Pulsar fibers vs. core.async `go` blocks

[alexandergunnarson]

I've done as extensive reading as I could find on this comparison (i.e., slim), but I still haven't found enough detail to satisfy my curiosity. My understanding is that fibers are instrumented in such a way to provide true "lightweight threads"/coroutines on the JVM, while go blocks are simply scheduled onto heavyweight threads in a lightweight way via an ExecutorService (really, a threadpool), but don't necessarily spawn new threads every time they're created. Both are able to be paused/parked, but do so in different ways. My understanding is based on this comment on StackOverflow from amalloy:

<!! ... would work fine if you don't mind having a Java thread sitting there doing nothing. ... [but] go blocks ... make logical processes much cheaper; to accomplish this, the go block rewrites the body of the block into a series of callbacks that are attached to the channel, so that internally a call to <! inside a go block gets turned into something like ... (take! c k) where k is a callback to the rest of the go block.

What is the performance advantage, if any, of fibers over core.async go blocks? Are there benchmarks available? What significant implementation differences have I missed? Intuitively, fibers seem more performant, but I may be quite wrong on that, especially given issue #64 that I just posted (part of which seeks clarification on the performance hit that automated instrumentation incurs).

Thanks for your help!

[pron]

A few things:

1. Pulsar provides a compatible implementation of core.async w/o some of the limitation (i.e., no difference between ! and !! versions; ability to block down the stack rather than only in the top expression).
2. Pulsar/Quasar and core.async's go blocks work in exactly the same way, by performing exactly the same instrumentation. Quasar does the instrumentation at the bytecode level while core.async does it at the language level (using macros), but the transformation is the same.
3. Due to using the same algorithm, the performance impact is the same. However, there can be differences due to Quasar's use of ForkJoinPool as the default scheduler (although you can pick a ThreadPool, as core.async does). This gives better performance in richer configurations, but perhaps worse performance in very simple configuration, especially on older JDKs).
4. Automatic instrumentation is an experimental feature; use it only if it significantly helps you.

[alexandergunnarson]

Thanks for your (again) detailed point-by-point reply! I really appreciate it!

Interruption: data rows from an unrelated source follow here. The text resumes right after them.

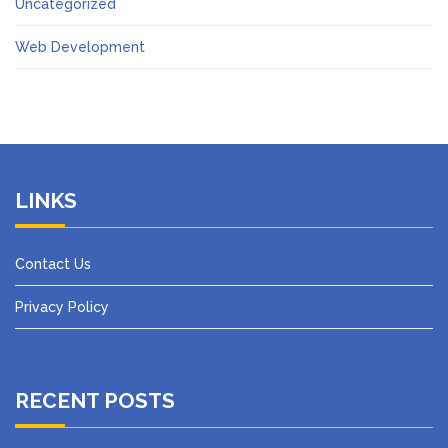
Uncategorized
Web Development
LINKS
Contact Us
Privacy Policy
RECENT POSTS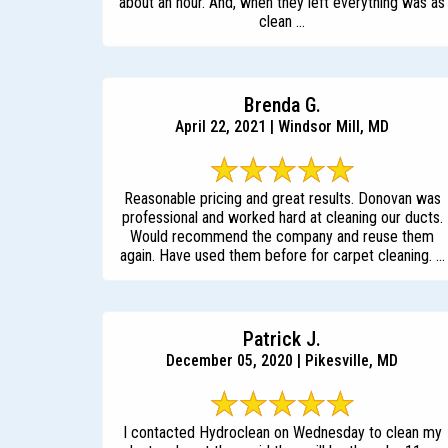
about an hour. And, when they left everything was as
clean ...
Brenda G.
April 22, 2021 | Windsor Mill, MD
Reasonable pricing and great results. Donovan was
professional and worked hard at cleaning our ducts.
Would recommend the company and reuse them
again. Have used them before for carpet cleaning. ...
Patrick J.
December 05, 2020 | Pikesville, MD
I contacted Hydroclean on Wednesday to clean my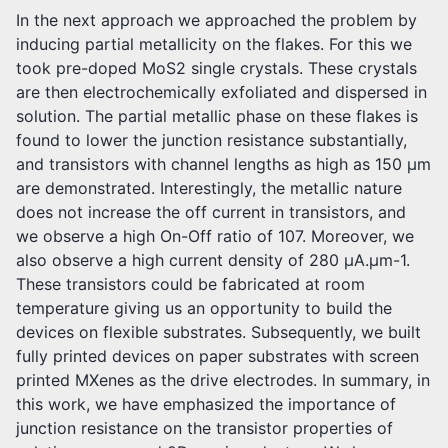
In the next approach we approached the problem by
inducing partial metallicity on the flakes. For this we
took pre-doped MoS2 single crystals. These crystals
are then electrochemically exfoliated and dispersed in
solution. The partial metallic phase on these flakes is
found to lower the junction resistance substantially,
and transistors with channel lengths as high as 150 μm
are demonstrated. Interestingly, the metallic nature
does not increase the off current in transistors, and
we observe a high On-Off ratio of 107. Moreover, we
also observe a high current density of 280 μA.μm-1.
These transistors could be fabricated at room
temperature giving us an opportunity to build the
devices on flexible substrates. Subsequently, we built
fully printed devices on paper substrates with screen
printed MXenes as the drive electrodes. In summary, in
this work, we have emphasized the importance of
junction resistance on the transistor properties of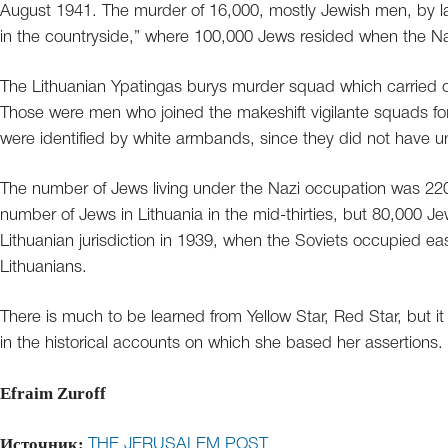
August 1941. The murder of 16,000, mostly Jewish men, by l
in the countryside,” where 100,000 Jews resided when the N
The Lithuanian Ypatingas burys murder squad which carried ou
Those were men who joined the makeshift vigilante squads fo
were identified by white armbands, since they did not have u
The number of Jews living under the Nazi occupation was 220,
number of Jews in Lithuania in the mid-thirties, but 80,000 Je
Lithuanian jurisdiction in 1939, when the Soviets occupied e
Lithuanians.
There is much to be learned from Yellow Star, Red Star, but i
in the historical accounts on which she based her assertions.
Efraim Zuroff
Источник:
THE JERUSALEM POST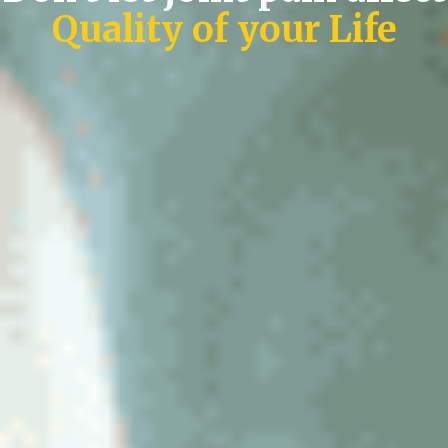
Quality of your Life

I was aware of 1), but I didn't know about 2). That's really useful to know. I did the following rudimentary test to get a feel for some basic performance differences:

; CORE.ASYNC VS. PULSAR

(require
  '[criterium.core]
  '[clojure.core.async :as async]
  '[co.paralleluniverse.pulsar.async :as async+])

(def bench criterium.core/quick-bench)

(defn test-1
  ; From https://github.com/clojure/core.async/blob/master/examples/walkthrough.clj

  ; core.async
  ; With    Quasar agent, auto-instrumentation on:  188.272277 ms
  ; Without Quasar agent, auto-instrumentation off: 125-151 ms
  (bench
    (let [n 1000
          cs (repeatedly n async/chan)]
    (doseq [c cs] (async/go (async/>! c "hi")))
    (dotimes [i n]
      (let [[v c] (async/alts!! cs)]
        (assert (= "hi" v))))))

  ; Pulsar
  ; With    Quasar agent, auto-instrumentation on:  270.163299 ms ; 44%    slower than core.async
  ; Without Quasar agent, auto-instrumentation off: 188.913573 ms ; 24-50% slower than core.async
  (bench
    (let [n 1000
          cs (repeatedly n async+/chan)]
    (doseq [c cs] (async+/go (async+/>! c "hi")))
    (dotimes [i n]
      (let [[v c] (async+/alts!! cs)]
        (assert (= "hi" v)))))))

I should conclude from these benchmarks, then, from what you're saying, that ForkJoinPool is the performance killer here, not Pulsar or Quasar themselves. There was a blog post I read somewhere that said something to that effect — that ForkJoinPool is better than ThreadPool when there's coordination involved among the (light) threads, but ThreadPool is better when you spin up a bunch of new (light) threads, and/or when there isn't much coordination involved (i.e., in the case of this example).

Anyway, thanks for your comments and help!